- DVD cover for Eijanaika (1981)
- Directed by: Shohei Imamura
- Written by: Hisashi Yamauchi
- Produced by: Shohei Imamura Shoichi Ozawa Shigemi Sugisaki Jiro Tomoda
- Starring: Kaori Momoi Shigeru Izumiya Ken Ogata Shigeru Tsuyuguchi Masao Kusakari Yūko Tanaka Mitsuko Baisho Shōhei Hino
- Cinematography: Shinsaku Himeda (as Masahisa Himeda)
- Edited by: Keiichi Uraoka
- Music by: Shin’ichirō Ikebe
- Distributed by: Imamura Productions, Shochiku Films Ltd., Beverly Pictures (USA)
- Release dates: March 14, 1981 (Japan); January 8, 1981 (USA);
- Running time: 151 minutes
- Country: Japan
- Language: Japanese

= Eijanaika (film) =

Eijanaika or Why Not? (ええじゃないか, Ee ja nai ka) is a 1981 Japanese film by director Shohei Imamura.

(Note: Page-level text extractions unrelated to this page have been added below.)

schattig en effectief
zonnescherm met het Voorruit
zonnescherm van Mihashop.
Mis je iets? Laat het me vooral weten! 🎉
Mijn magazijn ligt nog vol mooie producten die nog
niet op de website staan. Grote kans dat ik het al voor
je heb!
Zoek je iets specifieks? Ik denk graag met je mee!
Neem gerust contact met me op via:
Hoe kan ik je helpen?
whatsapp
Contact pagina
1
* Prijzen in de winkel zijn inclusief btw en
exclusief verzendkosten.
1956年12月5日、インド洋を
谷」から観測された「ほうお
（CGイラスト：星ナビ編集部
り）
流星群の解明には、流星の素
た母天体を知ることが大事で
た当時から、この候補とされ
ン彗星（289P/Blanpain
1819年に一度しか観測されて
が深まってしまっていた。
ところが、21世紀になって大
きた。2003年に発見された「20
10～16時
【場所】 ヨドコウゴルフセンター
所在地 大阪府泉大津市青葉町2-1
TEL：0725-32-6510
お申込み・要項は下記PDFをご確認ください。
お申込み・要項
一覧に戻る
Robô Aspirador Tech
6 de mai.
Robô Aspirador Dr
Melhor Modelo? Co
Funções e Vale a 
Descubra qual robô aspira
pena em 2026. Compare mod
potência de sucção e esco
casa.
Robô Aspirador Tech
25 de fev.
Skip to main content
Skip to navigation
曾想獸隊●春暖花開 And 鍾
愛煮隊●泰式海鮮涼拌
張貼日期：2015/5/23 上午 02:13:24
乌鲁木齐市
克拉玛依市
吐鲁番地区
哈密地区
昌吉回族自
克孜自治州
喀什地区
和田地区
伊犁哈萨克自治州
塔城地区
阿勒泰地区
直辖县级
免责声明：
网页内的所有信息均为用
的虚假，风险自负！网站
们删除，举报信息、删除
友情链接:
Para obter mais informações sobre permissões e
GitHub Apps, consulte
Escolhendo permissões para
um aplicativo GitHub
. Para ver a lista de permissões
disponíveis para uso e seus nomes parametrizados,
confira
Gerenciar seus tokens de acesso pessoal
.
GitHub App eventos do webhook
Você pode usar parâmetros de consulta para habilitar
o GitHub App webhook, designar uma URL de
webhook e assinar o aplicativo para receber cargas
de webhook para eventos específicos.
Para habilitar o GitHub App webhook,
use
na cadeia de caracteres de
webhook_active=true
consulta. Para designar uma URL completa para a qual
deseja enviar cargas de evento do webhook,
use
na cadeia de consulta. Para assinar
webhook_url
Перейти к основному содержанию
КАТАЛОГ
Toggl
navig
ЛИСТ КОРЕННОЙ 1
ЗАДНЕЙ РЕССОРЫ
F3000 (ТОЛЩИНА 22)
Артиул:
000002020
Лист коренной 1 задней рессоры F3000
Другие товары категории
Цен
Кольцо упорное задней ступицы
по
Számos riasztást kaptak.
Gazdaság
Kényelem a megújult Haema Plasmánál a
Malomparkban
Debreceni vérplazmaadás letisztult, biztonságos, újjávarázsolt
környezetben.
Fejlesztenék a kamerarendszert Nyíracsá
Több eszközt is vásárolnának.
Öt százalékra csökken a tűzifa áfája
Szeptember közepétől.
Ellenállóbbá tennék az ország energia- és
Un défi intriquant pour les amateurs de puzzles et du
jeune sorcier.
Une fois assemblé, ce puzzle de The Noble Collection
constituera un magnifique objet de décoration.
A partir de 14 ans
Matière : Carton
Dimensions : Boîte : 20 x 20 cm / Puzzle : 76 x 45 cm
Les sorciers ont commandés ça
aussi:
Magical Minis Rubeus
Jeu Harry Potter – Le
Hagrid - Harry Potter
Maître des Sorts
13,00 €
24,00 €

It was screened in the Un Certain Regard section at the 1981 Cannes Film Festival.

== Plot ==
The film depicts carnivalesque atmosphere summed up by the cry "Ee ja nai ka" ("Why not?") in Japan in 1867 and 1868 in the days leading to the Meiji Restoration. It examines the effects of the political and social upheaval of the time, and culminates in a revelrous march on the Tokyo Imperial Palace, which turns into a massacre. Characteristically, Imamura focuses not on the leaders of the country, but on characters in the lower classes and on the fringes of society.

==Cast==
- Kaori Momoi - Ine
- Shigeru Izumiya - Genji
- Shigeru Tsuyuguchi - Kinzo
- Masao Kusakari - Itoman
- Mitsuko Baisho - Oko
- Yōhei Kōno - Hara Ichinoshin
- Taiji Tonoyama
- Junzaburō Ban - Toramatsu
- Nenji Kobayashi - Matakichi
- Hideo Takamatsu - Koide Yamato no Kami
- Ako - Oyoshi
- Kazuo Kitamura - Koide Yamatonokami
- Jirō Yabuki - Senmatsu
- Yasuaki Kurata - Tsukinoki Hanjirō
- Hiroshi Inuzuka - Yamome no Roku
- Shōhei Hino - Magohichi
- Yūko Tanaka - Omatsu
- Ken Ogata - Furukawa
- Shoichi Ozawa - Sakunojo

== Awards ==
- Japanese Academy Awards 1982:
  - Best Supporting Actress: Yūko Tanaka
  - Newcomer of the Year: Yūko Tanaka
- Blue Ribbon Awards 1982:
  - Best Supporting Actress: Yūko Tanaka
- Hochi Film Awards 1981:
  - Best Supporting Actress: Yūko Tanaka
- Mainichi Film Concours 1982 :
  - Best Sound Recording: Shotaro Yoshida

== Reception ==
In a contemporary review for The New York Times, Vincent Canby wrote, "Eijanaika is a handsome, kaleidoscopic Japanese historical film about the years (1866-67) immediately preceding the restoration of the imperial Meiji family, which marked the triumph of the recently awakened, pro-Western movement in Japan. (It) is also an extremely difficult film to follow without extensive program notes. Even then, it's sometimes so obscure you suspect that essential scenes have been cut or that key lines of Japanese dialogue have not been translated by the English subtitles."